I decided to go over to Stash Skimington’s house this morning, try again to have a man-to-man talk with him. This time he was home, but he wouldn’t open the door for me.

I’m under advisement not to speak with you, he says. I understand you’ve been spreading rumors around town that I was involved in your trailer fire. It’s just not true!

Why the hell are you calling my wife late at night? I ask without receiving a reply. Why the hell are you under advisement from someone if you haven’t done nothing?

When I got back home, Phebe said we needed to go to Newburgh with the baby to visit Betty. Turns out Betty had a stroke. They’re not sure whether she’ll ever be well enough to care for Mookie again. She’s paralyzed on her right side. Doesn’t look like the custody case now will be much of a fight at all.

Phebe broke out a bottle of wine tonight after the baby was put down for bed. Said St. Patrick’s Day shouldn’t pass without a little celebration. She was in an amorous mood for sure. She kept asking me to read from my novel I was writing. Apparently the story was a turn on for her.

For a moment a word picture formed in my head---Phebe Reynolds stood at the arched entry of her father’s iron forge while the morning fog lifted from the surrounding Ramapo Mountains---and then just as quickly vanished.

Maybe another night, I say, my voice trailing off, I’m in the middle of revision work.

And then I came out here to Phebe’s computer, leaving her alone in her room, and wrote this down.

Yeah, I’m one for romance story writing for sure.

03/16/01



Phebe kept spying on me when I was writing yesterday on her computer. She kept coming in the room, looking over my shoulder at the computer screen.

Whatcha doin‘? She asks.

Oh. . . nothing. . . really, I reply.

A little bird told me you’ve been spending all Winter on the computer writing about everybody, she says.
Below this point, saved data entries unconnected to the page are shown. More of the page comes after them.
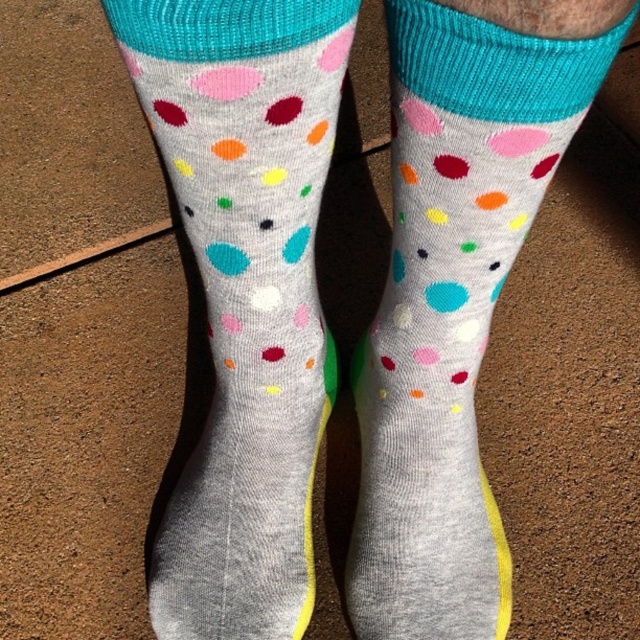
Question: Which point is farther to the camera?

Choices:
 (A) (464, 403)
 (B) (182, 550)

Answer: (B)

Question: Does gray cotton socks at center appear under matte gray socks with colorful polka dots at center?

Choices:
 (A) no
 (B) yes

Answer: (A)

Question: Can you confirm if gray cotton socks at center is thinner than matte gray socks with colorful polka dots at center?

Choices:
 (A) yes
 (B) no

Answer: (B)

Question: Does gray cotton socks at center appear on the right side of matte gray socks with colorful polka dots at center?

Choices:
 (A) yes
 (B) no

Answer: (B)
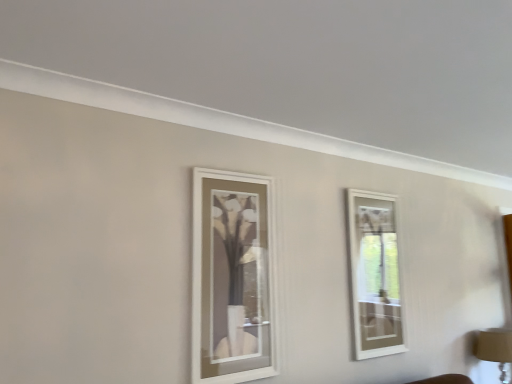
Describe the element at coordinates (494, 347) in the screenshot. I see `beige fabric lampshade at lower right` at that location.

Where is `beige fabric lampshade at lower right`? This screenshot has width=512, height=384. beige fabric lampshade at lower right is located at coordinates (494, 347).

The width and height of the screenshot is (512, 384). What are the coordinates of `beige fabric lampshade at lower right` in the screenshot? It's located at (494, 347).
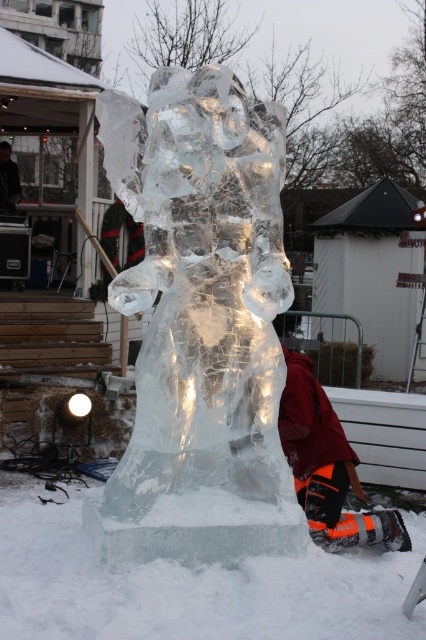
Question: Is clear ice sculpture at center further to the viewer compared to orange snow pants at lower right?

Choices:
 (A) yes
 (B) no

Answer: (B)

Question: Which point is closer to the camera?

Choices:
 (A) (147, 138)
 (B) (330, 508)

Answer: (A)

Question: Is clear ice sculpture at center behind orange snow pants at lower right?

Choices:
 (A) no
 (B) yes

Answer: (A)

Question: Considering the relative positions of clear ice sculpture at center and orange snow pants at lower right in the image provided, where is clear ice sculpture at center located with respect to orange snow pants at lower right?

Choices:
 (A) left
 (B) right

Answer: (A)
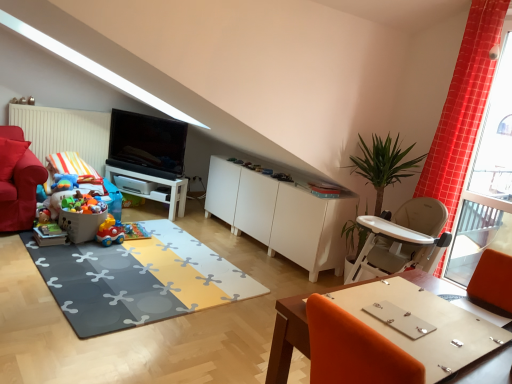
Question: Is plastic toy car at lower left, the second toy positioned from the top, surrounded by soft rubber mat at center?

Choices:
 (A) no
 (B) yes

Answer: (A)

Question: Does soft rubber mat at center turn towards plastic toy car at lower left, the second toy positioned from the top?

Choices:
 (A) no
 (B) yes

Answer: (A)

Question: Is the position of soft rubber mat at center more distant than that of plastic toy car at lower left, which is the 3th toy in bottom-to-top order?

Choices:
 (A) no
 (B) yes

Answer: (A)

Question: Can you confirm if soft rubber mat at center is thinner than plastic toy car at lower left, the second toy positioned from the top?

Choices:
 (A) yes
 (B) no

Answer: (B)

Question: Considering the relative positions of soft rubber mat at center and plastic toy car at lower left, the second toy positioned from the top, in the image provided, is soft rubber mat at center in front of plastic toy car at lower left, the second toy positioned from the top,?

Choices:
 (A) yes
 (B) no

Answer: (A)

Question: Looking at the image, does satin black tv at center seem bigger or smaller compared to velvet red armchair at left?

Choices:
 (A) big
 (B) small

Answer: (B)

Question: In the image, is satin black tv at center positioned in front of or behind velvet red armchair at left?

Choices:
 (A) behind
 (B) front

Answer: (A)

Question: In the image, is satin black tv at center on the left side or the right side of velvet red armchair at left?

Choices:
 (A) left
 (B) right

Answer: (B)

Question: From a real-world perspective, relative to velvet red armchair at left, is satin black tv at center vertically above or below?

Choices:
 (A) above
 (B) below

Answer: (A)

Question: From the image's perspective, is wooden table at lower right, which is the first table from right to left, above or below soft rubber mat at center?

Choices:
 (A) above
 (B) below

Answer: (B)

Question: Would you say wooden table at lower right, which is the 1th table in bottom-to-top order, is to the left or to the right of soft rubber mat at center in the picture?

Choices:
 (A) left
 (B) right

Answer: (B)

Question: Considering the positions of wooden table at lower right, placed as the 2th table when sorted from left to right, and soft rubber mat at center in the image, is wooden table at lower right, placed as the 2th table when sorted from left to right, wider or thinner than soft rubber mat at center?

Choices:
 (A) wide
 (B) thin

Answer: (B)

Question: From a real-world perspective, is wooden table at lower right, arranged as the second table when viewed from the top, physically located above or below soft rubber mat at center?

Choices:
 (A) above
 (B) below

Answer: (A)

Question: Looking at the image, does white matte cabinet at center seem bigger or smaller compared to matte plastic toy at lower left, positioned as the first toy in bottom-to-top order?

Choices:
 (A) small
 (B) big

Answer: (B)

Question: Is white matte cabinet at center in front of or behind matte plastic toy at lower left, acting as the fourth toy starting from the top, in the image?

Choices:
 (A) front
 (B) behind

Answer: (A)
A little bird? I’m not writing about everybody,
I lie, I’m writing a novel.

A novel? really? May I read it?

No. . . you can‘t.

Why not?

Because. . . it’s not finished. . .it’s. . .in a. . .rough draft.

Well, why did I see my name on the screen?
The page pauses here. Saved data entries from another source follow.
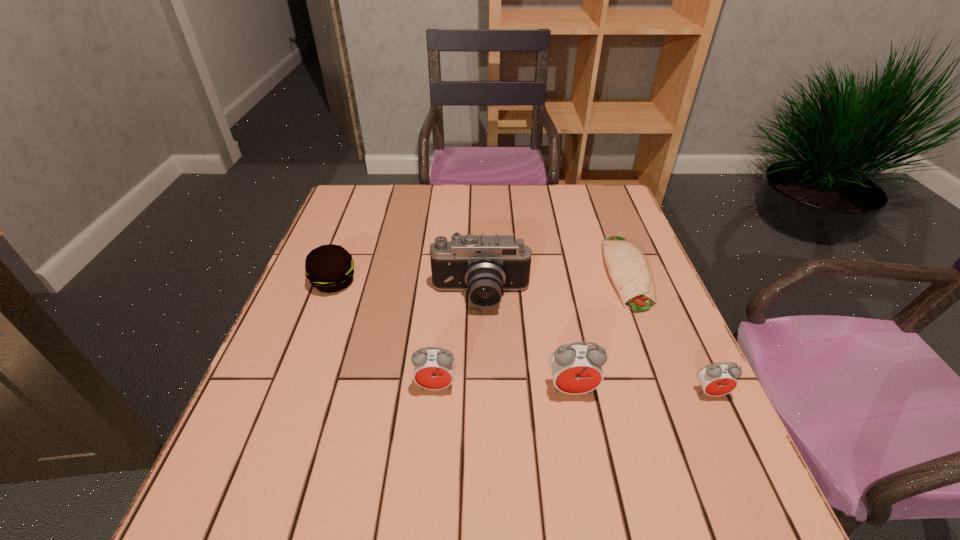
This screenshot has height=540, width=960. I want to click on free space for a new alarm clock on the left, so click(301, 383).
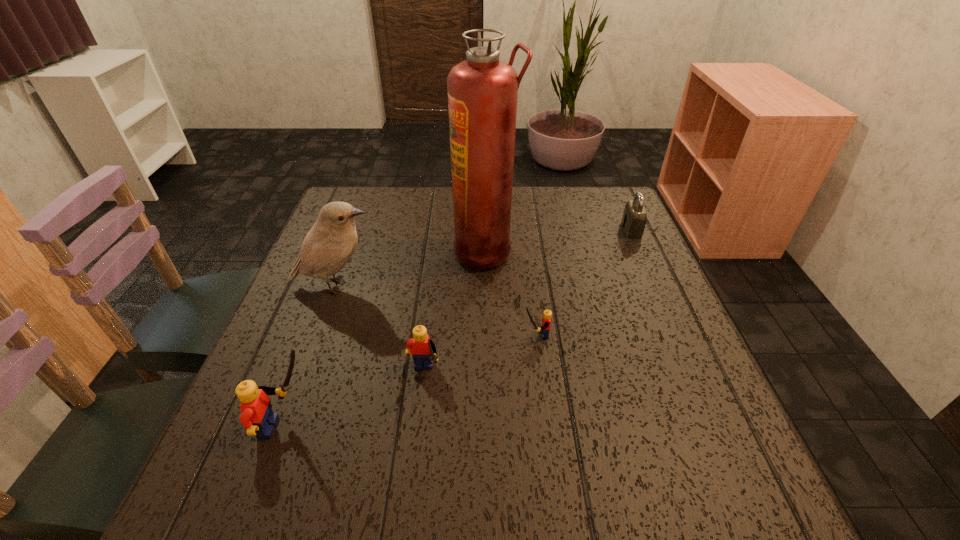
Locate an element on the screen. free space at the near edge of the desktop is located at coordinates [x=398, y=430].

The image size is (960, 540). What are the coordinates of `vacant space at the left edge of the desktop` in the screenshot? It's located at (371, 236).

Locate an element on the screen. The width and height of the screenshot is (960, 540). vacant space at the right edge is located at coordinates (652, 263).

Find the location of a particular element. vacant area that lies between the second Lego from right to left and the shortest object is located at coordinates (479, 355).

You are a GUI agent. You are given a task and a screenshot of the screen. Output one action in this format:
    pyautogui.click(x=<x>, y=<y>)
    Task: Click on the free space between the second Lego from right to left and the shortest object
    The width and height of the screenshot is (960, 540).
    Given the screenshot: What is the action you would take?
    pyautogui.click(x=479, y=355)

Identify the location of free space between the padlock and the nearest Lego. This screenshot has height=540, width=960. (459, 328).

Find the location of `vacant region between the tallest object and the padlock`. vacant region between the tallest object and the padlock is located at coordinates (559, 240).

This screenshot has width=960, height=540. I want to click on free area in between the shortest Lego and the third farthest object, so click(436, 310).

This screenshot has width=960, height=540. Find the location of `free spot between the bird and the leftmost Lego`. free spot between the bird and the leftmost Lego is located at coordinates (312, 356).

Locate an element on the screen. free space between the nearest object and the padlock is located at coordinates (459, 328).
Because the story is about your namesake, Phebe Reynolds.


Really? Historical fiction?

Yessiree!

What happens?

Oh. . .uhm. . .well. . .see. . .I take a lot of poetic license. . . It’s kinda like a Romeo and Juliet story.

Romeo and Juliet story? Really? I like that.


Phebe Reynolds in my story belongs to a family who had their Iron Forge destroyed by the British for not complying with the Iron Act. A rival forge owner with a handsome son turned them in---

And when the war breaks out Phebe’s family sides with the Patriots while the family of the rival forge owner remains loyal to the crown? Phebe asks.

That’s exactly right, my dear. Exactly right. That’s the premise I came up with. I’m still hammering out the finer details: Phebe Reynolds gaining intelligence from her secret lover to smuggle the forged links needed to create the great chain that spanned the Hudson past Claudius Smith’s men in Sterling Forest, so on and so forth.


You have to finish that so I can read it! She says excitedly, leaving me to my work. Maybe you’ll be the next Nicholas Sparks!

Okie dokie.

Little bird? Maybe that’s like a Freudian slip or something, description of Stash Skimington’s anatomy.